#askadstandards is the hashtag that aims to confront the Ad Standards Board with how lax they are in regards to the sexualisation of women in advertising.
Previously Destroy the Joint, an Australian facebook group, and Collective shout have been active in sending complaints about the Fresh One's un-fresh sex-innuendo campaign. Mumbrella reported on it, and interviewed Collective Shout’s Melinda Liszewski who said:
"We often hear from people when they come across sexualised or porn inspired advertising. From there we can advise on where a complaint should be submitted (such as through the Ad Standards Board) and engage our broader networks. In the case of Fresh One, the level of sexual objectification was so obvious and extreme, many people followed through with submitting complaints and feedback. Companies using pornographic themes – in this case depicting oral sex and naked women with their legs spread – should not be surprised when they get a reaction.

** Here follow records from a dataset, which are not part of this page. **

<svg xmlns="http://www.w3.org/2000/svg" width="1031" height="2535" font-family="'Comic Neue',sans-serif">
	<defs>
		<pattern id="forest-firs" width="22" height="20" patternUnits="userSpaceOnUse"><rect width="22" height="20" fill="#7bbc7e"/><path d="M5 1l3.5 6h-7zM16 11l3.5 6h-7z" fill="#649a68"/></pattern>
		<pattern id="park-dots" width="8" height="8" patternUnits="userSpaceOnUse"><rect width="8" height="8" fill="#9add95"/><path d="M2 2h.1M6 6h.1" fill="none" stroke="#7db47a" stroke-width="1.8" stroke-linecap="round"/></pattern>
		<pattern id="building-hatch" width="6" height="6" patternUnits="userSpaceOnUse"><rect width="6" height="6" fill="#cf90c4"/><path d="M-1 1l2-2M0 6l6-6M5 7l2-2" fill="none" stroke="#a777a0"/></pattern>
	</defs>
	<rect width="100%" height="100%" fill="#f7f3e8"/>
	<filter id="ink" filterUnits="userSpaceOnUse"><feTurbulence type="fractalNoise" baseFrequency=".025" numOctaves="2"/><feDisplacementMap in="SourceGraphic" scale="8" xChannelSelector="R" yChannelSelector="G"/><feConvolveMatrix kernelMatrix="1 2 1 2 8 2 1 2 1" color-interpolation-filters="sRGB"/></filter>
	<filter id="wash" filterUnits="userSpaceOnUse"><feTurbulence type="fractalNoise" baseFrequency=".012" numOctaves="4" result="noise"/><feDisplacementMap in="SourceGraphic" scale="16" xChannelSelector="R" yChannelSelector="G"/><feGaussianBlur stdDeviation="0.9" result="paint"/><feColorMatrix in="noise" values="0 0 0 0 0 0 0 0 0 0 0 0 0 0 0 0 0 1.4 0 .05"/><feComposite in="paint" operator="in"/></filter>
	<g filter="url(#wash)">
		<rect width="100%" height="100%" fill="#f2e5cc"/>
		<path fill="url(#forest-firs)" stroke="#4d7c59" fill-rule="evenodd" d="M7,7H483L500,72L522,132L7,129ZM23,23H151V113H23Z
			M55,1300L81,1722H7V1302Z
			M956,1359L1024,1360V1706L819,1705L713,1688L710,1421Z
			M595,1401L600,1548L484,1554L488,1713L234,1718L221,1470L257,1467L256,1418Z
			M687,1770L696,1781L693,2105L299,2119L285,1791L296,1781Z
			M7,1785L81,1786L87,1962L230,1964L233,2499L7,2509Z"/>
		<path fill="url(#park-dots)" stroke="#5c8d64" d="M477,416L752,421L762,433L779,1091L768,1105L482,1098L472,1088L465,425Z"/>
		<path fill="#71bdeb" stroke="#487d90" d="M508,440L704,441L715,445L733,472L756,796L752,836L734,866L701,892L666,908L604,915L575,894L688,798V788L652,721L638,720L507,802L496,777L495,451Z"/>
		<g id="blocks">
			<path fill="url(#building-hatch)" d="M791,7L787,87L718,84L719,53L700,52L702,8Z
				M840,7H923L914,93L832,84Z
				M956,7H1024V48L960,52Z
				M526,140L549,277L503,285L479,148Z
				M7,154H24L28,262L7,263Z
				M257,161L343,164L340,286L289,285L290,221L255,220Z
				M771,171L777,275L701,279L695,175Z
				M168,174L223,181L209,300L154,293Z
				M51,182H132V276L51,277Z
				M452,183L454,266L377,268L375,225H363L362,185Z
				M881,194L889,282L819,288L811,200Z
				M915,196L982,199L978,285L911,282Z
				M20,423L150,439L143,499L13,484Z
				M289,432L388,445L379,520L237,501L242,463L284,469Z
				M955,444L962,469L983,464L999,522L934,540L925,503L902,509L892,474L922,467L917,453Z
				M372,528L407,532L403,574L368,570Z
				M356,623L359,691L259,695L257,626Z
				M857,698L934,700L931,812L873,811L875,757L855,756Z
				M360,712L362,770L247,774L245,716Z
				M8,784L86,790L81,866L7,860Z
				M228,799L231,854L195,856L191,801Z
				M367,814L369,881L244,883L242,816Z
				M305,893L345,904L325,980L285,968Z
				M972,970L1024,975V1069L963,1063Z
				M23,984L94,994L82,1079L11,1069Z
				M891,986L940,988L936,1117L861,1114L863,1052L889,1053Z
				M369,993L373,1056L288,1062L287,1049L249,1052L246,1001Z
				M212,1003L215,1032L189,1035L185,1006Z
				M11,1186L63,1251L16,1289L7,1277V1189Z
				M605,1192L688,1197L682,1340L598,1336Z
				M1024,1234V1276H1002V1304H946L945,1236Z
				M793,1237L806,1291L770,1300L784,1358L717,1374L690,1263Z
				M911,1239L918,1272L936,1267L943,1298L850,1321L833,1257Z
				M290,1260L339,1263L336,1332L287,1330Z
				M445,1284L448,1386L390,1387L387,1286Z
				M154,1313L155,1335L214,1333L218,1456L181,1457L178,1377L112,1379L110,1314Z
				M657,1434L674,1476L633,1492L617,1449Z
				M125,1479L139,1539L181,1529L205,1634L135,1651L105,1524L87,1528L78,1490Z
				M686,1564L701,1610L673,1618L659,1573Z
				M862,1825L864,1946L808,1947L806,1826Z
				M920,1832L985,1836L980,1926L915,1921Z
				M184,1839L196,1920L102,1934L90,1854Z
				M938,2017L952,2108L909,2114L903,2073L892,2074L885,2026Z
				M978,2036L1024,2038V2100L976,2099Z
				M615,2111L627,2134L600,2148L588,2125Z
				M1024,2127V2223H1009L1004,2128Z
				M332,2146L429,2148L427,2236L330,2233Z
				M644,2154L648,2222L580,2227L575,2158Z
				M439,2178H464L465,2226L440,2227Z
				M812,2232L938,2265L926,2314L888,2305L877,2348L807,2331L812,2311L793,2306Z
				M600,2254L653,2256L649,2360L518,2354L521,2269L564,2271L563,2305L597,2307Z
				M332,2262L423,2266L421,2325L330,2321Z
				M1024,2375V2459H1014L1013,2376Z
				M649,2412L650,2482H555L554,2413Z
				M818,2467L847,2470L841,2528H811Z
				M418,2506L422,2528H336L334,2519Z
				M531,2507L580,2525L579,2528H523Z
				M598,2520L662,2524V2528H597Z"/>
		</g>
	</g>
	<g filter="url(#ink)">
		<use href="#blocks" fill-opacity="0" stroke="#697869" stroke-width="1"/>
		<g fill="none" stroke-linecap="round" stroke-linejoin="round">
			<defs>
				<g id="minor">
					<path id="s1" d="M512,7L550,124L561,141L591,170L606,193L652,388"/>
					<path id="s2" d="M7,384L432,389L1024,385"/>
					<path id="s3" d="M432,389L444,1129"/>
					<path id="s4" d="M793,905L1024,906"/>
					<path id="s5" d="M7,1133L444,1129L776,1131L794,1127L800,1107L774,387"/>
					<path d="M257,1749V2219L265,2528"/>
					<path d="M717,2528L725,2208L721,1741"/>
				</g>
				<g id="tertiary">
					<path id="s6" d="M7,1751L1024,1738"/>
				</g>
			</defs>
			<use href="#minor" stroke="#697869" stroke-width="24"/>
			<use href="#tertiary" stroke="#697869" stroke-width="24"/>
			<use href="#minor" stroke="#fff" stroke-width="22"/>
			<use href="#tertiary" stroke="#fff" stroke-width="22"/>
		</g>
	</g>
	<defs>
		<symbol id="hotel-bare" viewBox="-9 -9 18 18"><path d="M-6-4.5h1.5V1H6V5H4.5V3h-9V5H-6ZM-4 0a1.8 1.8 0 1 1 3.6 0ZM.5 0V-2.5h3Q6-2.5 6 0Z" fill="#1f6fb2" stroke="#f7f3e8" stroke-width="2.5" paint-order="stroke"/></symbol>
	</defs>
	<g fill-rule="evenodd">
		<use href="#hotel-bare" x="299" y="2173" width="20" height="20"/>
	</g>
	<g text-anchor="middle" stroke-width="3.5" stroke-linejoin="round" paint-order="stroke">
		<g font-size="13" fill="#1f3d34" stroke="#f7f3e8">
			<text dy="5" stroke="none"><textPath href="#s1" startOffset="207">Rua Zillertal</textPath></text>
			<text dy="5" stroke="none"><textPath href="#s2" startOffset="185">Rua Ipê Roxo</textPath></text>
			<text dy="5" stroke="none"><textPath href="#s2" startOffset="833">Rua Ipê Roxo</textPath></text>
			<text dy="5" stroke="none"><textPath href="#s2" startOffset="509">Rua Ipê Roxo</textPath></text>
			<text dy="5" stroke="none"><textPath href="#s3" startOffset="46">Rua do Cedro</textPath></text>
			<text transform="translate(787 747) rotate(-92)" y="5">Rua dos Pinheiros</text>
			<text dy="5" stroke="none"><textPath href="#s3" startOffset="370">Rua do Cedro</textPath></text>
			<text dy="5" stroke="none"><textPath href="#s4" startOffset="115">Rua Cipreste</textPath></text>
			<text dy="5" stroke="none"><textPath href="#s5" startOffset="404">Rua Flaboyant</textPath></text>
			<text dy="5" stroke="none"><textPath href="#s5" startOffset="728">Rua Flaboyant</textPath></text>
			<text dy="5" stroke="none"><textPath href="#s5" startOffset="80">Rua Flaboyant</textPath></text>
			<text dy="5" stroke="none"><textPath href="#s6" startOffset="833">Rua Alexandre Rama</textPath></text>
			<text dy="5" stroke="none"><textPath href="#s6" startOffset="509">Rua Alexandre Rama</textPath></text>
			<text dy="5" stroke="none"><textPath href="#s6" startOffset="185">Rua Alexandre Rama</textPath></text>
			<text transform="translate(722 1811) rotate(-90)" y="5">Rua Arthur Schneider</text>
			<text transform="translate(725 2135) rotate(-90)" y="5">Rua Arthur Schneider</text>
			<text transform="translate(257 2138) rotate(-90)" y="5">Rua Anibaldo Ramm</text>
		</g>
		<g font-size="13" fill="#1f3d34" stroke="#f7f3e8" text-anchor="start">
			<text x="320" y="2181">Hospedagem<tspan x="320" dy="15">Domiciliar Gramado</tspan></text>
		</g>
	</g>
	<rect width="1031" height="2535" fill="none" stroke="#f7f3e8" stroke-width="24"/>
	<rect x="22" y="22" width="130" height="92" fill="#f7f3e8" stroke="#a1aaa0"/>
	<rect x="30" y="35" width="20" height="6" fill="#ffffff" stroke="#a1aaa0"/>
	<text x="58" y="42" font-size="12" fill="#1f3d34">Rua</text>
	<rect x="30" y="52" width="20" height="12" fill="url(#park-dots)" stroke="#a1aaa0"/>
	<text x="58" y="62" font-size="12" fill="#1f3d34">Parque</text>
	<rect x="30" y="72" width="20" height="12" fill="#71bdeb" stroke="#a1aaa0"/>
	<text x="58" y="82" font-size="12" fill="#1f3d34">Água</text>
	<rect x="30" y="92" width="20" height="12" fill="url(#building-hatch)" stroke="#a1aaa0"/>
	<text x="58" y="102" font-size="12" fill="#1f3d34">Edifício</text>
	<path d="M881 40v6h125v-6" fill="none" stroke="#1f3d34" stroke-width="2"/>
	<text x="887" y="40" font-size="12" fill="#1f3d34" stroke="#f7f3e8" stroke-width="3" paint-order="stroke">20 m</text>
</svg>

The Advertising Standards Bureau dismissed the complaints made against the coffee-company that seems to only employ copy-wankers, along with many others, and so the #askadstandards hashtag was born. Collective Shout says that "Industry has been warned, has had its chance to voluntarily self-regulate, and has conspicuously failed to act at the level required." in a post Oct 20th, and now the hashtag is picking up speed. They show many examples in their post of advertising they think crosses the line, including the Lee campaign shot by Terry Richardson we wrote about here in 2006.